No, ho letto che forse un terzo scarso del vocabolario latino potrebbe derivare dal greco.



> Questo "visto che era stata popolata prevalentemente [...] greci" si riferisce all'epoca imperiale o prima (anni prima) del suo avvenire?



La Napoli greca è sempre stata una città di secondaria importanza; molto più importante era Capua (decaduta per essersi schierata con Annibale) o Pozzuoli (in particolare nella prima età imperiale).  La poca popolazione greca che inizialmente aveva fondato la città, oltre a non ricevere altri flussi migratori dalla madrepatria, vedeva continuamente arrivare nuovi abitanti che però non erano appunto greci ma provenivano dall'entroterra campano.  Le stesse guerre sannitiche furono ad esempio iniziate dai tentativi dei Sanniti di conquistare la costa campana (questo secolare movimento migratorio che si muoveva dagli Appennini verso la costa coinvolgeva numerose popolazioni italiche centro-meridionali; e difatti durante la guerra di Roma contro Taranto e Pirro -inizio III secolo- queste popolazioni avevano conquistato buona parte delle colonie greche).  
Pertanto fu proprio grazie a questi continui flussi migratori che andavano a sostituire il preesistente elemento greco e contribuivano all'espansione della città stessa, che questa, al tempo dei romani, si era oramai completamente latinizzata.


----------



## Juri

Giacche' si parla di grecismi, ben 278 parole veneziane sono di origine greca, che non mancano neppure a Trieste , per la presenza di una forte comunita' greca.Ricordo smessi e coloriti epiteti come:
"camoma" =persona lenta e fiacca,
"mamo" e fors'anche mamolo e momolo=stupido.
"pampalugo"=sciocco,
"pitima" = persona noiosa
Se non erro sono greci anche "guato"= pesce asino,"voliga" o volega = retina a sacco,"gorna"=grondaia, "mastela" recipiente di legno, e usati ancor oggi i famosi "piròn"=forchetta e "pitèr"= vaso da fiori e da notte.


----------



## Lupen The Third

Ti ringrazio tantissimo per avermi chiarito le idee.
E' stata una mia defaillance!

Saluti.


----------



## federicoft

rawbee said:


> Scusa ma questa distinzione tra latino e indoeuropeo mi suona parecchio strana. È naturale che sia eo che είμι derivino da una radice indoeuropea. Tutte le lingue europee, con pochissime eccezioni, vengono da lì.
> Però è anche vero che moltissimi vocaboli latini derivano dal greco, la stragrande maggioranza, oserei dire.
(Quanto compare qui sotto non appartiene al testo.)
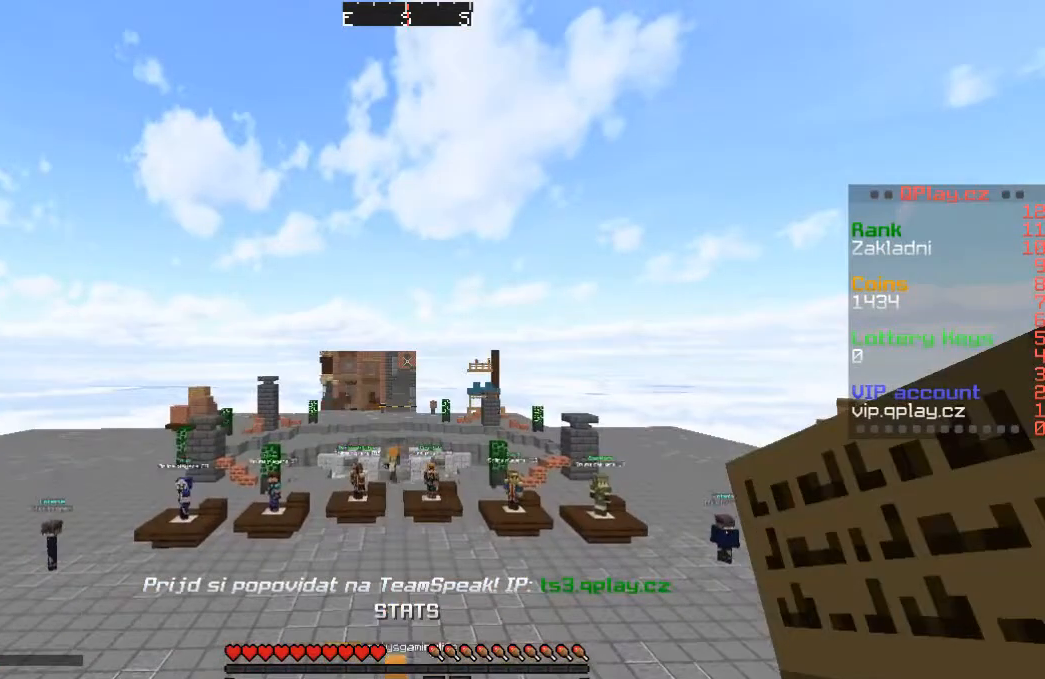
{"keys": ["w"]}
No, solo una piccola frazione del lessico latino, e di conseguenza italiano, è costituito da prestiti diretti dal greco. Nel caso di _ite_, nonché nella grande maggioranza degli altri casi, si tratta di evoluzioni parallele ma del tutto distinte di una comune radice indo-europea.
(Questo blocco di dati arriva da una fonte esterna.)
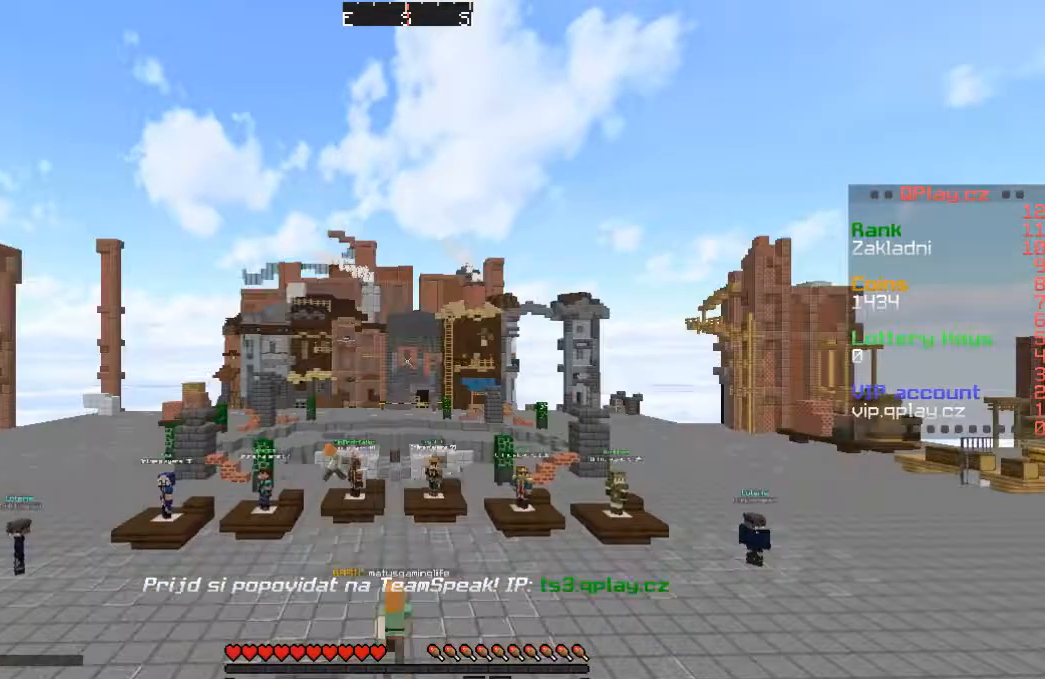
{"keys": ["w"], "events": []}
Questo per quanto riguarda la parola in oggetto. Forse una discussione più generale dei grecismi in italiano o nei vari dialetti è leggermente fuori argomento qui.


----------



## winegrower

Neanch’ io sono un esperto, ma mi sono ricordato della famosa frase di Eschilo e, controllando, ho trovato l’etimologia dal greco (dopo che 9 foristi abbiano concordato sulla provenienza dal latino). In quanto alla derivazione delle forme napoletane, non saprei dire. Mi sembra peró che i campi dello scibile ricorrano piu spesso al greco classico di quanto possa sembrare. Aprendo a caso la pagina iniziale di questo sito che -ho sentito-vada forte in materia di lingua italiana, la proporzione di parole greche vs italiane è 8/10.


----------



## MünchnerFax

Dai ragazzi, cerchiamo per favore di parlare di argomenti che c'entrino almeno alla lontana con il tema del thread, cioè _ite_. Già l'attinenza dei grecismi nel napoletano mi sembra un attimo tirata per i capelli. 
(Se non dovesse esserci più niente da dire, la discussione si può anche lasciar sedimentare, eh)


----------